- _USING THE INFORMATION_
**1.** In two sentences, summarize the cover story below.
**2.** Using the cover story below, answer these questions:
(a) In which city is the 12 Neighbours tiny home community?
(b) How many miles of air travel per year did Marcel LeBrun log as CEO of Radian6?
(c) Where is Salesforce.com based?

- _SOURCE EXTRACT_
+++

COVER STORY
Alumni News Magazine | Summer 2023
The 96th tiny home was delivered on April 16, 2024, to the 12 Neighbours tiny home community in Fredericton. It marks the end of the first chapter for the non-profit.
As CEO and co-founder of the company, Radian6, Marcel LeBrun (BScECE'92, DSc'16) was on a plane almost every week, logging over 100,000 miles (160,000 km) of air travel per year. Then, in 2011, his business career reached its apex with the sale of Radian6 to Salesforce.com, based in San Francisco. It was one of the biggest deals in Maritime history, worth nearly $350 million in cash and stocks.
Marcel, who graduated from UNB in 1992 with a bachelor of science degree specializing in electrical and computer engineering, stayed on for a while with Salesforce but by 2015, he knew he’d had enough of the hard-driving, entrepreneurial lifestyle.

+++

- _GIVEN DATA_
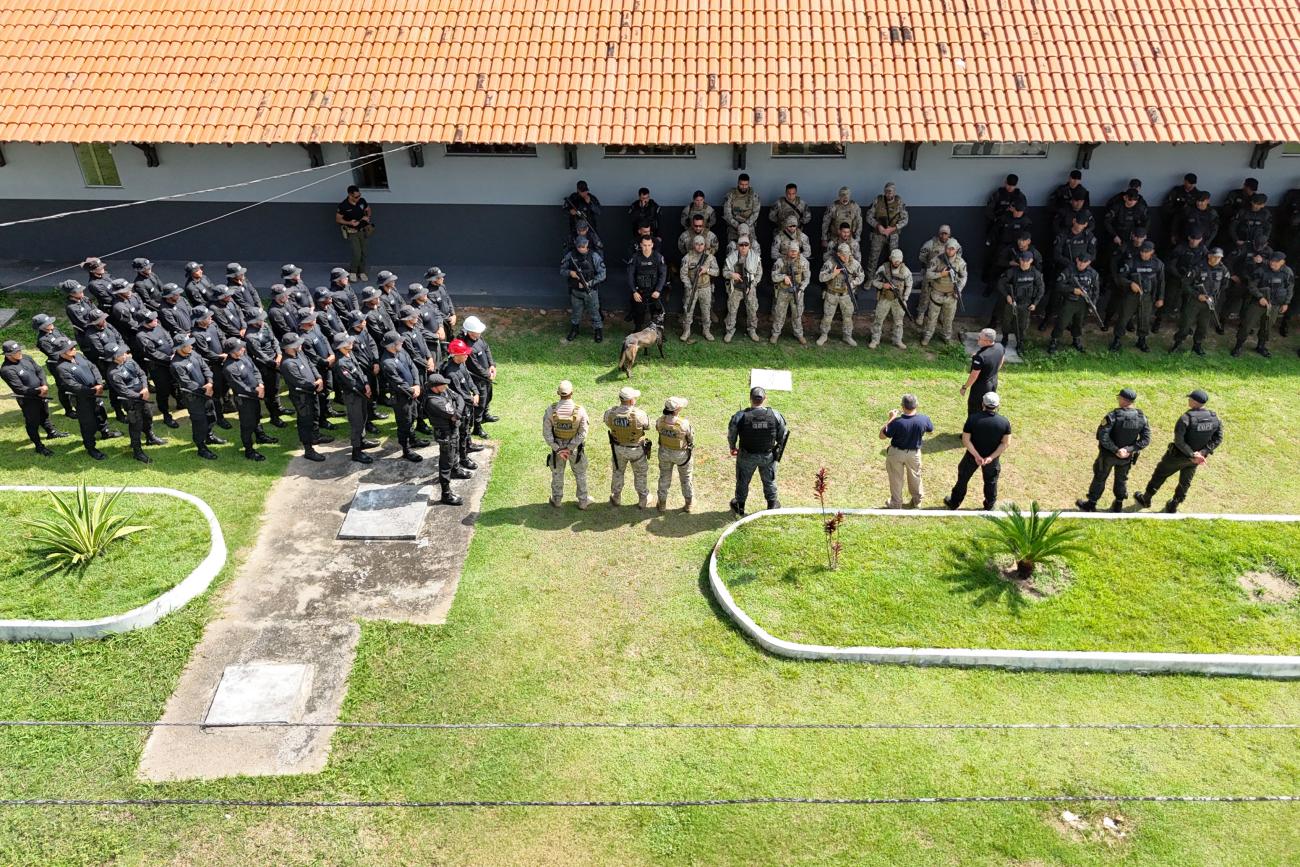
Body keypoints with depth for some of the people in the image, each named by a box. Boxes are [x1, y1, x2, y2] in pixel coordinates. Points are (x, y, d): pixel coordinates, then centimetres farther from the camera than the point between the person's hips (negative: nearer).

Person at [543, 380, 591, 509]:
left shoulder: (551, 409, -21)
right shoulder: (580, 411, -24)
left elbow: (546, 433, -17)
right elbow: (583, 433, -21)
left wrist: (558, 450, -13)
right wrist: (569, 449, -16)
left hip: (557, 446, 1)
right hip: (576, 447, -1)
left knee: (557, 474, 22)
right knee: (580, 474, 20)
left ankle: (556, 500, 39)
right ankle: (583, 501, 33)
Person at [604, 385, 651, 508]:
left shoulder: (610, 413, -22)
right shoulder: (639, 415, -32)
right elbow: (648, 425, -12)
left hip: (618, 448, 3)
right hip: (636, 450, -3)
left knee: (618, 472, 27)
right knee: (640, 474, 22)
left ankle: (615, 498, 43)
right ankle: (643, 499, 38)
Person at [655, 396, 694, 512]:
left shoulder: (660, 421, -24)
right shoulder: (684, 423, -34)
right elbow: (691, 437, -16)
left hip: (664, 452, 3)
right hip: (681, 454, -3)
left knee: (664, 477, 25)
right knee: (686, 478, 23)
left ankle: (662, 503, 40)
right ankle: (688, 504, 39)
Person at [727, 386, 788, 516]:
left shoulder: (739, 417, -23)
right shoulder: (775, 415, -19)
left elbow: (731, 436, -9)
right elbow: (783, 436, -5)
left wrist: (733, 448, 13)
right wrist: (778, 450, 14)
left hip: (746, 456, -1)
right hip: (768, 456, 1)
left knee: (743, 481, 23)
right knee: (769, 481, 25)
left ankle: (739, 508, 42)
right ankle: (772, 506, 44)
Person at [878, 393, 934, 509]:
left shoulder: (897, 422, -33)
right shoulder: (924, 419, -22)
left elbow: (882, 436, -19)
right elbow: (931, 431, 0)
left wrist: (891, 419, -14)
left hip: (896, 453, -3)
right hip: (914, 453, 3)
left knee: (896, 479, 18)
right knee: (915, 477, 26)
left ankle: (896, 504, 33)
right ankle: (916, 500, 45)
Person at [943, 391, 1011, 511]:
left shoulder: (973, 418, -22)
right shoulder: (1004, 422, -18)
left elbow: (966, 440, -21)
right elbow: (1005, 443, -15)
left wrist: (977, 456, -19)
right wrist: (991, 457, -18)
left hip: (972, 456, -1)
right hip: (992, 457, 1)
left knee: (963, 478, 20)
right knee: (991, 481, 25)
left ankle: (954, 503, 35)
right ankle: (989, 505, 42)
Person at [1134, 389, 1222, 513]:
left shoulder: (1186, 418, -28)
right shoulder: (1214, 418, -10)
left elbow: (1178, 441, -32)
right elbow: (1218, 439, -9)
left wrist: (1192, 455, -24)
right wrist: (1203, 452, -16)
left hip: (1178, 456, -5)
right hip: (1197, 456, 5)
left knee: (1159, 475, 17)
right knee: (1185, 482, 23)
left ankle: (1146, 500, 33)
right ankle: (1172, 507, 37)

+++

- _RESULTS IN ORDER_
**1.** The 96th tiny home was delivered to the 12 Neighbours tiny home community in Fredericton, which marks the end of the non-profit's first chapter. Marcel LeBrun, a co-founder of Radian6 and a 1992 UNB electrical and computer engineering graduate, sold the company to Salesforce.com in 2011 for nearly $350 million in cash and stocks, stayed on with Salesforce for a while, and by 2015 had had enough of the hard-driving, entrepreneurial lifestyle.

**2.**
(a) Fredericton
(b) Over 100,000 miles (160,000 km)
(c) San Francisco